**Task statement:** Below are some records; give them all again exactly, but not the pictures.

(Data supplied Opens)

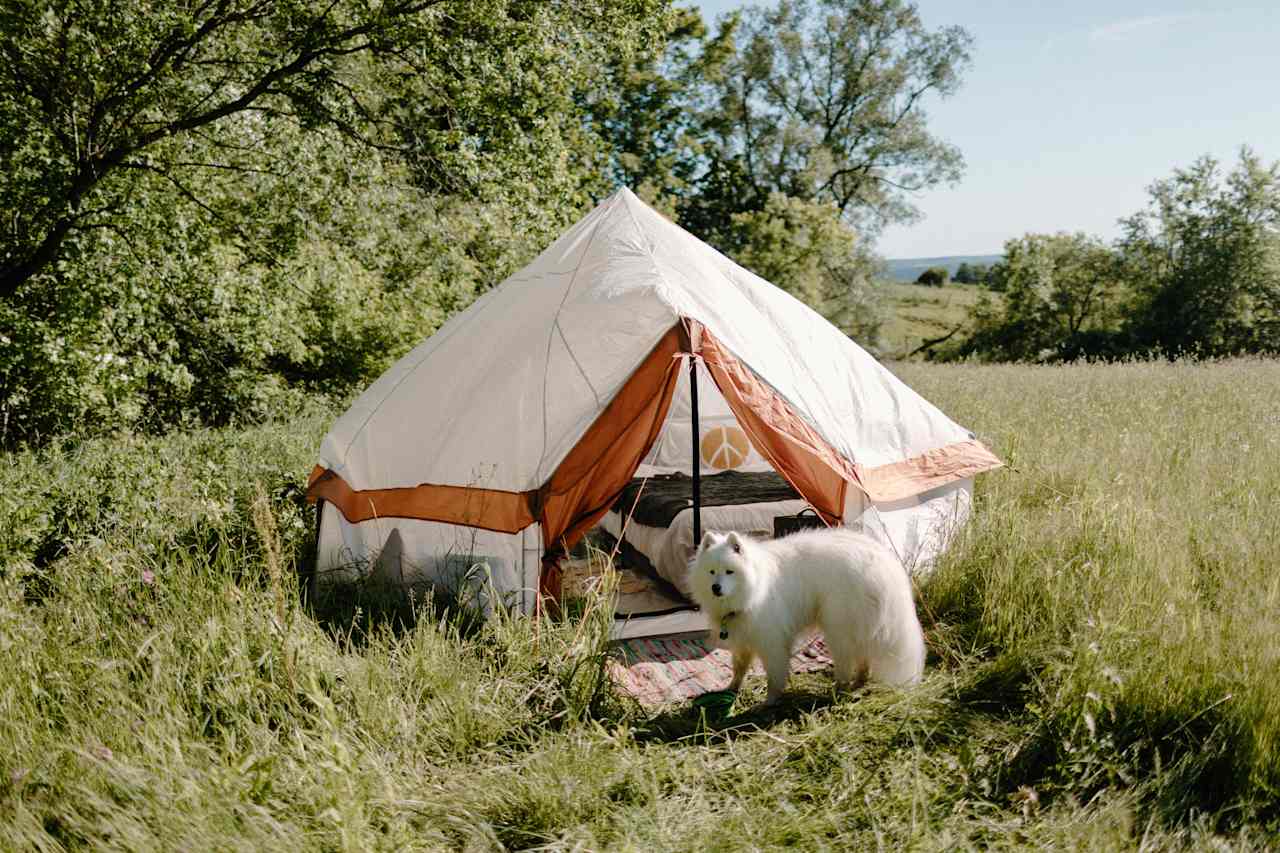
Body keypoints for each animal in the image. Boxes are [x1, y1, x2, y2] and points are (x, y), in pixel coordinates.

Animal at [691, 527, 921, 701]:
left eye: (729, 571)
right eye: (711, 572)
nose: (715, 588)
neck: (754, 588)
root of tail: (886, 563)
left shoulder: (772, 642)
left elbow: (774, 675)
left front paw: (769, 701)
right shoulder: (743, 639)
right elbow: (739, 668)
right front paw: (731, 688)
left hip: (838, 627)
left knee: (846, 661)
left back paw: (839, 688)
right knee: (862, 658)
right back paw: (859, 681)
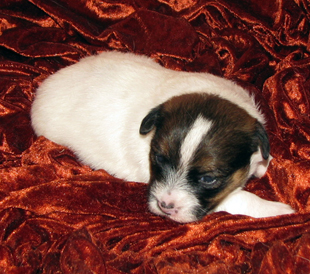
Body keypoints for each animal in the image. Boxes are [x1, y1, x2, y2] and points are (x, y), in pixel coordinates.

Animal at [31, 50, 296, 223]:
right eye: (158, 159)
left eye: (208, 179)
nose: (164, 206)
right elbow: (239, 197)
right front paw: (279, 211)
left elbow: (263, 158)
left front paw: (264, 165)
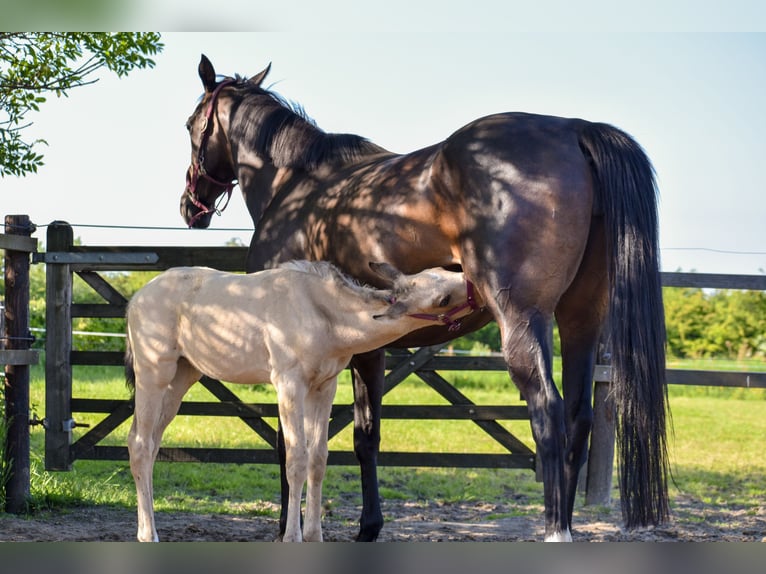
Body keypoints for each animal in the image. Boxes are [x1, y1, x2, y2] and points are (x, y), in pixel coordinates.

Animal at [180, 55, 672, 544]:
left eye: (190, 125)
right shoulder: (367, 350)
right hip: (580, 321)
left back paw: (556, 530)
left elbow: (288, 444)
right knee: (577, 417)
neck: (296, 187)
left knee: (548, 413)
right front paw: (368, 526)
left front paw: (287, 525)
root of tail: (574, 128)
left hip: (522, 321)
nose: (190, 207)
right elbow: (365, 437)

(Data supplied Closes)

**Solved exercise:**
Body keypoints for each animal in the image. Boxes are [x1, y1, x2, y2] and points are (x, y), in pixel coordinates.

Animal at [691, 527, 921, 701]:
left eye: (729, 571)
right eye: (711, 572)
nose: (715, 588)
neck: (754, 588)
root of tail: (886, 563)
left shoulder: (772, 642)
left elbow: (774, 675)
left front paw: (769, 701)
right shoulder: (743, 639)
right elbow: (739, 668)
right front paw: (731, 688)
left hip: (838, 627)
left knee: (846, 661)
left back paw: (839, 688)
right knee: (862, 658)
right back paw: (859, 681)
Body keypoints for each animal in the image. Boxes are [x1, y1, x2, y2] and points are (x, y), in pixel coordinates.

Animal at [31, 50, 296, 223]:
right eye: (158, 159)
left eye: (208, 179)
nose: (164, 206)
right elbow: (239, 197)
right front paw: (279, 211)
left elbow: (263, 158)
left front paw: (264, 165)
Body keypoints for each animal in the image. Boxes are [x1, y1, x2, y2] and points are (x, y), in pixel coordinates.

Animal at [180, 55, 672, 544]:
left eye: (190, 125)
right shoulder: (367, 350)
right hip: (580, 321)
left back paw: (556, 530)
left elbow: (288, 444)
right knee: (577, 417)
neck: (296, 187)
left knee: (548, 413)
right front paw: (368, 526)
left front paw: (287, 525)
root of tail: (574, 128)
left hip: (522, 321)
nose: (190, 207)
right elbow: (365, 437)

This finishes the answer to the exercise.